After a “very special” end of century in all orders of life in the Island, in which the existential crisis and the failure of collective utopia had dumped the Cuban artist of the nineties towards himself,i (…) the appearance of pedagogical practices from the group experience of the High Institute of Arts (ISA) brought renewed airs to artistic inquiries in a context of discursive effervescence. In the first place, because of proposing themselves from the group and, in second term, for removing the narrative load which marked the precedent period, to again consider, now on this stage, the sense of what is artistic in first instance.
(…) It was not until the eighties when, with revolutionary determination—in its sense of change of the aesthetic canon, of renovation of the artistic ideal—, group action and collective projects considered processes of artistic creation that gave Cuba entry in postmodernity. The need of this generation to dialogue with the context and to conceive the artist as an agent of change, with a visceral activism and a critical irreverence which finally redounded to the usefulness of art, propitiated the appearance of groups like Puré and 4×4, and projects as Pilón, TELARTE, Arte en la Carretera (Art in the Road) and Arte en la Fábrica (Art in the Factory), in which the aureate stigma of the artist lost relevance following a collective creation which expanded, in different ways, the action of art on everyday life. Precisely from this generation come two key figures in artistic events who, at a distance of more than a decade, are seen as those who have contributed the most in the threshold of the new millennium: Galería DUPP, led by René Francisco Rodríguez, and ENEMA, headed by Lázaro Saavedra.
(…) In 2010 René Francisco received the National Plastic Arts Award and Lázaro Saavedra in 2014. Their ways of artistic teaching propitiated the activation of intellectual and practical means for the positioning of creation from the group. Although it is true that a common denominator for DUPP and ENEMA is that each of them are distinguished by the artistic identity of their “professor”, it is also true that the questioning impetus and innovative capacity of the “students-artists” conforming each group made concrete contributions which determined the artistic results with the nostalgia with which today are remembered.
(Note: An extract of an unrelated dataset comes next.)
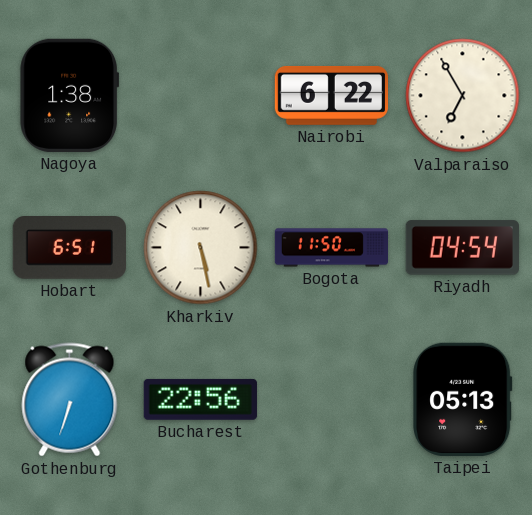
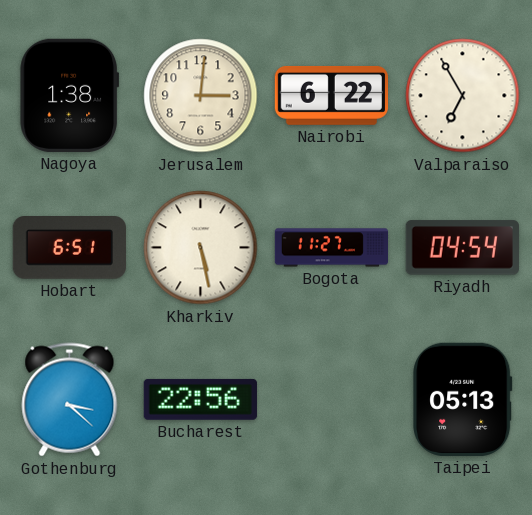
Jerusalem: none -> 3:01
Bogota: 11:50 -> 11:27
Gothenburg: 6:33 -> 3:22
It is true that perception angles were others, but the drive of these groups contributed to have themselves attended and legitimated. Time goes by and the notions of consumption and conception of art also change. It is true that now the same institutional enthusiasm is not shared and the same critical conscience is not there. Perhaps because of that the Cuarta Pragmática, which also counted with the guide of René Francisco and had talented youngsters in his list, from my point of view did not achieve to articulate the notion of the collective above the individual interest and the true contributions this experience offered them, with so elevated referents, should be assessed. It is probably a generational matter. DUPP and ENEMA marked a paradigm that transcended their outstanding pedagogical results to take shape as artistic events with absolute autonomy subsequently rarely reached.
i Remember how the decade began: the performance La esperanza es lo último que se está perdiendo (Hope Is the Last Thing That Is Being Lost, 1990) by Ángel Delgado, in the exhibition El objeto esculturado (The Sculptured Object, in the Center for Visual Arts Development, Havana), condemned the artist to six months in jail because of public scandal offense (during the inauguration, Delgado defecated on the Granma newspaper).